The dress she retrieved was a soft lilac, with embroidered white vines trailing around the hem. It had more of the old Grecian style that most dresses were starting to move away from, but the colour was subtle and romantic, just far enough away from white for it not to be seen as outdated.

“Whose dress is this?” I asked. I hadn’t bought a new one in months, not since before I met Kitty.

“Yours,” Emma admitted. “I told Mr. Darcy that I couldn’t mend the one that got damaged, and he insisted it was to be replaced. The design was mostly Mrs. Darcy’s input. They wanted it to be kept a secret until you felt ready to go to a ball, so you wouldn’t feel you had to go just to wear it.”

“It’s beautiful,” I said. It was understated and quiet, but elegant enough to give me that extra spark of confidence I needed to walk into a room full of veritable strangers.

“And I do believe I have the perfect feather in a matching shade of—”

“No!” I laughed. “Still no feathers.”

Emma held up her hands in defeat, before ushering me over to sit down so she could start attempting to persuade my hair into respectability. She smiled at me in the mirror, squeezing my shoulder.

“Miss Bennet won’t be able to take her eyes off you,” she whispered.

I ducked my head so I didn’t have to watch my cheeks flush. I still wasn’t used to anyone being so openly approving of my relationship with Kitty. Emma had taken it all in her stride when I had told her the entire story, and she had become one of my most enthusiastic supporters. If she hadn’t, I suspected my brother might have seen to it that she was seeking new employment.

Emma’s work was, as always, perfect. My hair was tamed and out of the way; my cheeks and lips were darkened with just enough rouge to make someone doubt themselves if they thought it was there, but enough to bring colour to my face. She was meticulously twisting a curl back into place when someone knocked on the door. I expected Elizabeth to be standing there, or perhaps Kitty. Instead, when Emma swung open the door, my brother waited in the doorway.

“Some of the guests have started to arrive,” he said. “If you’re ready to go downstairs, I thought you may be desirous of an escort. I am told I have rather a repellent effect on presumptuous men wishing to try their luck with my sister.”

My reply came almost too fast. “Yes. Please.”

No doubt my latent fear was clear to Darcy, but he was good enough not to mention it directly. Instead he waited patiently while Emma fussed with my dress, brushing off invisible pieces of fluff and rearranging the drapes of my skirt as if I wouldn’t disturb them with the first step I took. Eventually she squeezed my hands and took a step back.

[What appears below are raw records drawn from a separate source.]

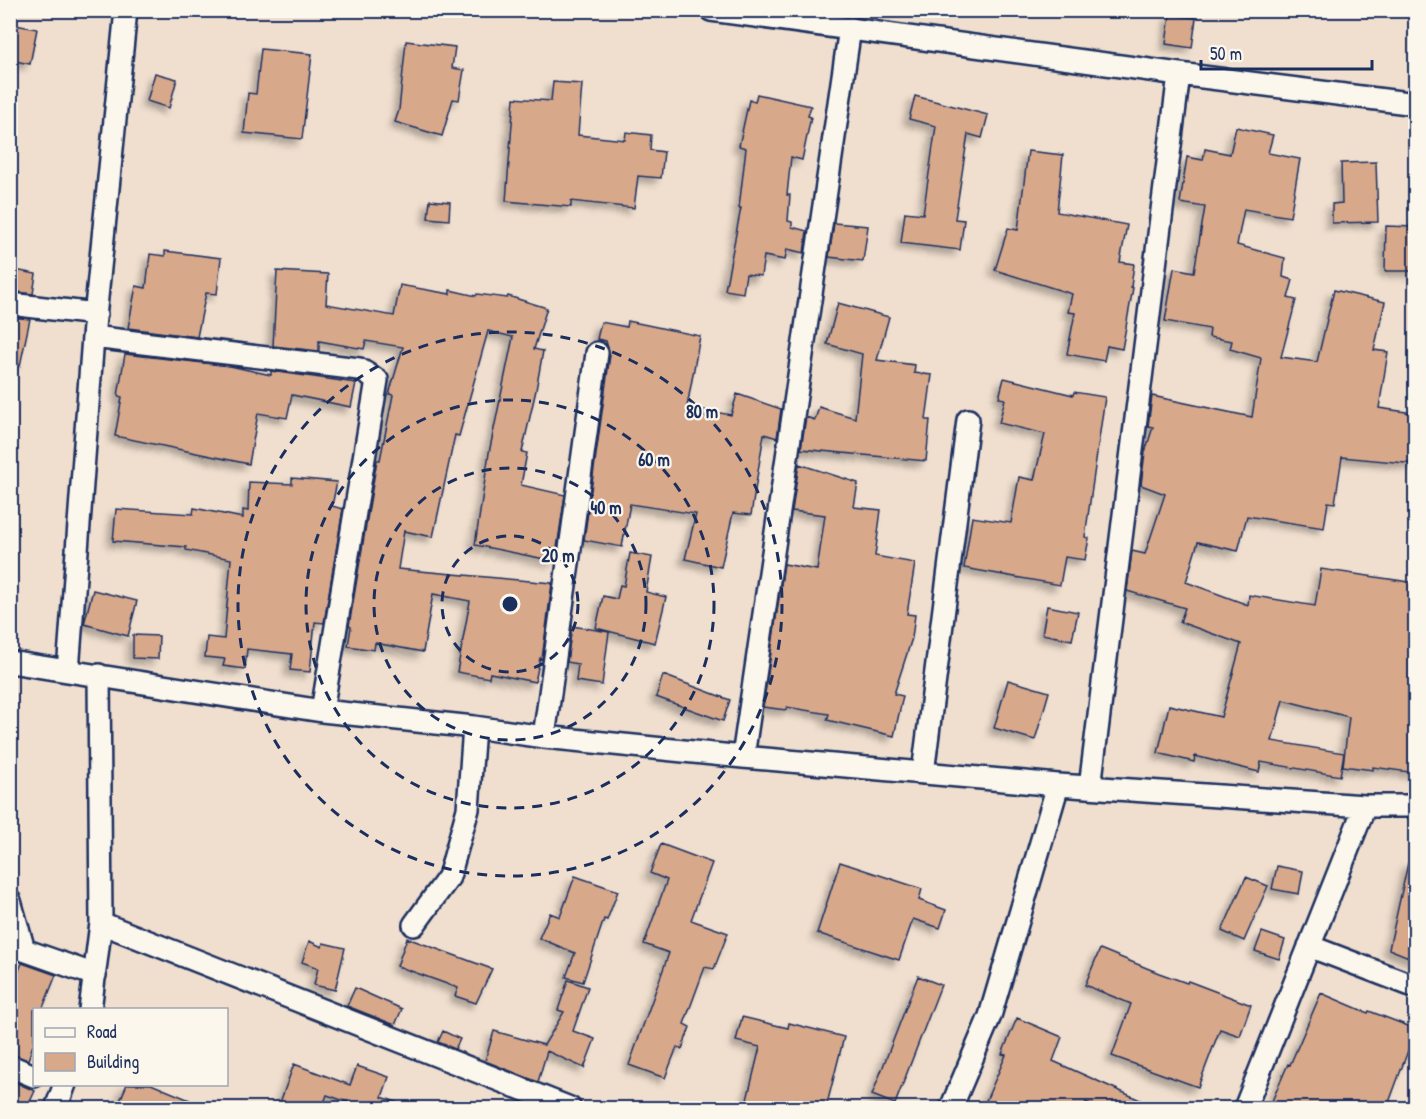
<svg xmlns="http://www.w3.org/2000/svg" width="1426" height="1119" viewBox="0 0 1426 1119" font-family="'Patrick Hand',sans-serif">
<style>
.building{fill:#d8a88b;stroke:#1b2f5e;stroke-width:1.5;filter:url(#shadow)}
.lines{fill:none;stroke-linecap:round;stroke-linejoin:round}
.minor-casing{stroke:#1b2f5e;stroke-width:26}
.minor{stroke:#fbf7ec;stroke-width:21}
.ring{fill:none;stroke:#1b2f5e;stroke-width:3;stroke-dasharray:10 8}
.centre{fill:#1b2f5e;stroke:#fbf7ec;stroke-width:3}
.ring-label{font-size:18px;text-anchor:middle;font-weight:bold;fill:#1b2f5e;stroke:#fbf7ec;stroke-width:4.5;stroke-linejoin:round;paint-order:stroke}
</style>
<defs>
<filter id="shadow"><feDropShadow dx="-5.5" dy="5.5" stdDeviation="3" flood-color="#0004"/></filter>
</defs>
<rect width="100%" height="100%" fill="#f0dfcf"/>
<filter id="ink" filterUnits="userSpaceOnUse"><feTurbulence type="fractalNoise" baseFrequency=".0167" numOctaves="2"/><feDisplacementMap in="SourceGraphic" scale="12" xChannelSelector="R" yChannelSelector="G"/><feConvolveMatrix kernelMatrix="1 2 1 2 8 2 1 2 1" color-interpolation-filters="sRGB"/></filter>
<g filter="url(#ink)">
<path class="building" d="M 1170,15 L 1196,18 L 1192,48 L 1166,44 Z
M 10,24 L 37,29 L 30,64 L 10,60 Z
M 406,41 L 455,47 L 452,68 L 464,70 L 459,100 L 453,99 L 442,136 L 395,122 L 399,110 Z
M 261,49 L 312,54 L 302,139 L 244,133 L 248,93 L 256,94 Z
M 155,73 L 177,79 L 169,108 L 147,101 Z
M 553,82 L 582,84 L 578,135 L 625,140 L 626,132 L 651,135 L 650,150 L 664,152 L 661,178 L 638,176 L 634,208 L 571,201 L 571,207 L 506,201 L 514,98 L 551,101 Z
M 757,94 L 811,106 L 808,116 L 811,117 L 802,160 L 791,157 L 787,195 L 790,195 L 788,221 L 792,222 L 792,227 L 807,231 L 804,253 L 787,249 L 785,260 L 764,256 L 761,276 L 746,274 L 743,293 L 725,290 L 741,208 L 739,208 L 746,148 L 739,146 L 749,100 L 755,102 Z
M 915,96 L 988,115 L 982,138 L 968,134 L 955,219 L 964,220 L 960,250 L 901,243 L 905,212 L 923,214 L 936,126 L 909,119 Z
M 1236,127 L 1273,135 L 1268,153 L 1300,159 L 1290,217 L 1244,209 L 1237,245 L 1285,258 L 1283,277 L 1293,280 L 1288,298 L 1296,300 L 1281,357 L 1317,362 L 1334,290 L 1385,302 L 1374,350 L 1388,352 L 1379,408 L 1413,413 L 1410,440 L 1416,440 L 1416,464 L 1342,457 L 1335,503 L 1328,502 L 1324,528 L 1247,516 L 1238,551 L 1198,542 L 1186,582 L 1248,605 L 1249,595 L 1315,606 L 1321,569 L 1416,583 L 1416,600 L 1411,626 L 1416,627 L 1416,773 L 1373,767 L 1373,770 L 1343,766 L 1349,717 L 1283,700 L 1272,741 L 1344,753 L 1340,776 L 1261,762 L 1259,772 L 1195,756 L 1194,762 L 1158,753 L 1169,705 L 1221,717 L 1241,644 L 1180,622 L 1185,608 L 1127,591 L 1132,551 L 1145,554 L 1165,494 L 1141,485 L 1145,452 L 1153,427 L 1148,426 L 1152,396 L 1252,417 L 1261,358 L 1230,349 L 1232,341 L 1209,337 L 1210,329 L 1165,321 L 1174,268 L 1194,272 L 1205,207 L 1180,203 L 1187,157 L 1203,160 L 1205,149 L 1230,154 Z
M 1028,151 L 1063,155 L 1057,212 L 1127,225 L 1120,262 L 1134,264 L 1131,287 L 1133,288 L 1122,349 L 1107,346 L 1104,361 L 1067,354 L 1075,313 L 1068,312 L 1072,294 L 995,270 L 1008,228 L 1018,230 Z
M 1376,162 L 1378,222 L 1332,223 L 1332,204 L 1342,203 L 1341,163 Z
M 430,200 L 450,202 L 449,220 L 428,218 Z
M 834,223 L 868,226 L 863,261 L 829,257 Z
M 1386,226 L 1416,227 L 1416,271 L 1385,271 Z
M 165,251 L 221,258 L 217,294 L 206,293 L 197,337 L 128,328 L 136,286 L 146,288 L 150,254 L 165,256 Z
M 10,269 L 36,274 L 33,294 L 10,291 Z
M 277,271 L 328,274 L 326,304 L 394,316 L 400,285 L 450,294 L 450,290 L 476,296 L 477,294 L 507,298 L 508,296 L 547,308 L 534,349 L 543,351 L 536,390 L 522,452 L 527,453 L 521,485 L 565,495 L 555,561 L 475,545 L 489,453 L 513,337 L 488,331 L 459,436 L 455,435 L 433,537 L 404,531 L 398,569 L 552,583 L 542,659 L 540,658 L 535,682 L 490,673 L 489,678 L 457,672 L 470,601 L 433,594 L 423,652 L 375,643 L 374,650 L 348,646 L 351,627 L 349,626 L 377,460 L 380,460 L 393,395 L 389,394 L 403,347 L 366,341 L 364,349 L 319,341 L 319,351 L 273,346 Z
M 838,303 L 889,317 L 877,360 L 915,365 L 914,373 L 932,375 L 926,420 L 930,420 L 926,461 L 801,449 L 806,417 L 815,420 L 819,407 L 855,418 L 862,354 L 827,344 Z
M 10,317 L 30,319 L 20,366 L 18,365 L 17,371 L 10,370 Z
M 628,321 L 700,336 L 687,407 L 731,415 L 737,394 L 781,409 L 777,438 L 764,434 L 751,515 L 733,513 L 721,567 L 685,559 L 696,514 L 630,504 L 622,547 L 584,540 L 610,355 L 606,341 L 597,339 L 601,322 L 627,327 Z
M 125,354 L 230,366 L 271,375 L 271,371 L 356,383 L 351,407 L 292,395 L 287,418 L 258,413 L 249,464 L 115,436 L 122,397 L 118,396 Z
M 1004,378 L 1073,395 L 1074,392 L 1105,397 L 1085,537 L 1089,538 L 1085,560 L 1065,557 L 1060,585 L 964,568 L 972,517 L 1011,523 L 1019,477 L 1034,480 L 1045,434 L 999,423 L 1005,399 L 999,398 Z
M 799,464 L 858,483 L 854,507 L 881,510 L 875,556 L 915,563 L 907,614 L 915,615 L 912,638 L 894,694 L 903,696 L 894,736 L 827,720 L 829,714 L 787,707 L 786,710 L 763,707 L 784,564 L 817,570 L 825,515 L 792,511 Z
M 292,478 L 337,482 L 332,506 L 343,509 L 324,623 L 315,622 L 310,672 L 290,670 L 292,654 L 247,649 L 245,669 L 223,666 L 225,659 L 205,657 L 207,637 L 224,639 L 231,559 L 186,550 L 186,547 L 113,541 L 116,509 L 193,514 L 194,508 L 243,518 L 243,510 L 248,511 L 249,482 L 292,484 Z
M 630,553 L 652,557 L 646,592 L 666,597 L 655,643 L 596,628 L 603,596 L 617,599 L 620,585 L 624,586 Z
M 93,590 L 137,601 L 128,636 L 84,624 Z
M 1047,606 L 1078,612 L 1072,640 L 1042,634 Z
M 572,626 L 609,632 L 602,685 L 576,681 L 578,664 L 567,662 Z
M 133,635 L 159,636 L 158,659 L 133,658 Z
M 663,675 L 730,700 L 723,721 L 656,697 Z
M 1008,680 L 1049,692 L 1035,740 L 994,728 Z
M 661,844 L 712,863 L 691,920 L 728,933 L 714,969 L 705,967 L 684,1024 L 690,1027 L 682,1049 L 677,1047 L 665,1078 L 629,1065 L 669,953 L 644,944 L 667,880 L 650,873 Z
M 840,862 L 922,889 L 919,900 L 946,910 L 940,928 L 913,919 L 899,960 L 817,933 Z
M 1408,863 L 1416,864 L 1416,960 L 1389,949 Z
M 1277,866 L 1303,871 L 1299,894 L 1272,889 Z
M 575,876 L 618,891 L 607,920 L 604,919 L 583,982 L 566,977 L 575,953 L 539,938 L 550,913 L 560,917 Z
M 1246,877 L 1268,886 L 1244,941 L 1222,931 Z
M 1262,932 L 1285,940 L 1279,959 L 1255,951 Z
M 407,938 L 492,969 L 476,1003 L 455,996 L 458,988 L 397,966 Z
M 309,941 L 322,947 L 323,943 L 345,948 L 335,990 L 314,985 L 318,968 L 302,962 Z
M 1100,949 L 1159,973 L 1187,983 L 1188,981 L 1251,1005 L 1240,1036 L 1220,1029 L 1198,1087 L 1112,1056 L 1131,1004 L 1085,985 Z
M 22,963 L 56,975 L 42,1010 L 34,1010 L 34,1042 L 28,1060 L 10,1054 L 10,992 Z
M 918,976 L 941,985 L 895,1104 L 872,1095 Z
M 568,980 L 588,987 L 573,1031 L 595,1039 L 584,1068 L 547,1051 L 538,1082 L 485,1061 L 494,1031 L 544,1045 L 564,1012 L 558,1010 Z
M 355,988 L 402,1009 L 395,1025 L 347,1006 Z
M 1321,993 L 1368,1013 L 1369,1011 L 1416,1029 L 1387,1108 L 1269,1108 L 1288,1064 L 1290,1065 Z
M 742,1017 L 788,1028 L 789,1023 L 844,1037 L 826,1108 L 745,1108 L 760,1047 L 736,1041 Z
M 1017,1018 L 1062,1037 L 1053,1061 L 1158,1108 L 1101,1108 L 1086,1102 L 1083,1108 L 998,1108 L 985,1103 L 1006,1055 L 1002,1054 Z
M 443,1031 L 460,1039 L 455,1049 L 438,1042 Z
M 294,1064 L 350,1085 L 357,1066 L 389,1077 L 382,1097 L 396,1102 L 393,1108 L 365,1108 L 327,1095 L 322,1108 L 278,1108 Z
M 10,1080 L 35,1091 L 27,1108 L 10,1108 Z
M 127,1084 L 151,1084 L 209,1108 L 117,1108 Z"/>
<g class="lines">
<g class="minor-casing">
<path id="minor" d="M 711,10 L 1179,74 L 1416,104
M 10,304 L 96,314
M 93,337 L 359,369 L 377,380 L 322,711
M 10,662 L 322,711 L 474,727 L 544,737 L 743,757 L 1058,785 L 1365,806 L 1416,806
M 68,671 L 93,337 L 126,10
M 544,737 L 597,353
M 743,757 L 850,28
M 923,773 L 968,420
M 1090,787 L 1179,74
M 10,901 L 24,950 L 95,975
M 101,923 L 570,1108
M 414,925 L 449,877 L 468,809 L 474,727
M 1309,946 L 1416,987
M 90,1010 L 101,923 L 99,675
M 10,1066 L 34,1076
M 56,1108 L 65,1084
M 951,1108 L 990,1016 L 1058,785
M 1245,1108 L 1365,806"/>
</g>
<use href="#minor" class="minor"/>
</g>
</g>
<g class="ring">
<circle cx="510" cy="604" r="68"/>
<circle cx="510" cy="604" r="136"/>
<circle cx="510" cy="604" r="204"/>
<circle cx="510" cy="604" r="272"/>
</g>
<circle cx="510" cy="604" r="9" class="centre"/>
<g class="ring-label">
<text x="702" y="418">80 m</text>
<text x="654" y="466">60 m</text>
<text x="606" y="514">40 m</text>
<text x="558" y="562">20 m</text>
</g>
<rect width="1426" height="1119" fill="none" stroke="#fbf7ec" stroke-width="36"/>
<rect x="18" y="18" width="1390" height="1083" fill="none" stroke="#1b2f5e" stroke-width="2" filter="url(#ink)"/>
<rect x="33" y="1008" width="195" height="78" fill="#fbf7ec" stroke="#a1a7b3" stroke-width="1.5"/>
<rect x="45" y="1028" width="30" height="9" fill="#fbf7ec" stroke="#a1a7b3" stroke-width="1.5"/>
<text x="87" y="1038" font-size="18" fill="#1b2f5e">Road</text>
<rect x="45" y="1053" width="30" height="18" fill="#d8a88b" stroke="#a1a7b3" stroke-width="1.5"/>
<text x="87" y="1068" font-size="18" fill="#1b2f5e">Building</text>
<path d="M1201 60v9h171v-9" fill="none" stroke="#1b2f5e" stroke-width="3"/>
<text x="1210" y="60" font-size="18" fill="#1b2f5e" stroke="#fbf7ec" stroke-width="4.5" paint-order="stroke">50 m</text>
</svg>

“Come back safe tonight,” she ordered, as if I weren’t simply going downstairs in my own house. There was something serious in her eyes.

“She will,” Darcy said, both firm and reassuring. “I’ll make sure of it.”

Considering the outcomes of the last two balls I’d attended, the level of concern from them both seemed fair.

Darcy held out his arm, and I gratefully took it, holding on just a little too tight.

“No one will say a word to you that you don’t want to hear,” he assured me as he led me through Pemberley’s corridors. “This is your home, and you are safe here.”

They were such simple words, but they still meant so much, even though he’d been taking the opportunity to say them as often as possible. I relaxed my grip on Darcy’s arm, not wanting to repay him by cutting off the circulation to his hand. I focused on his words as the noise of the ball got louder.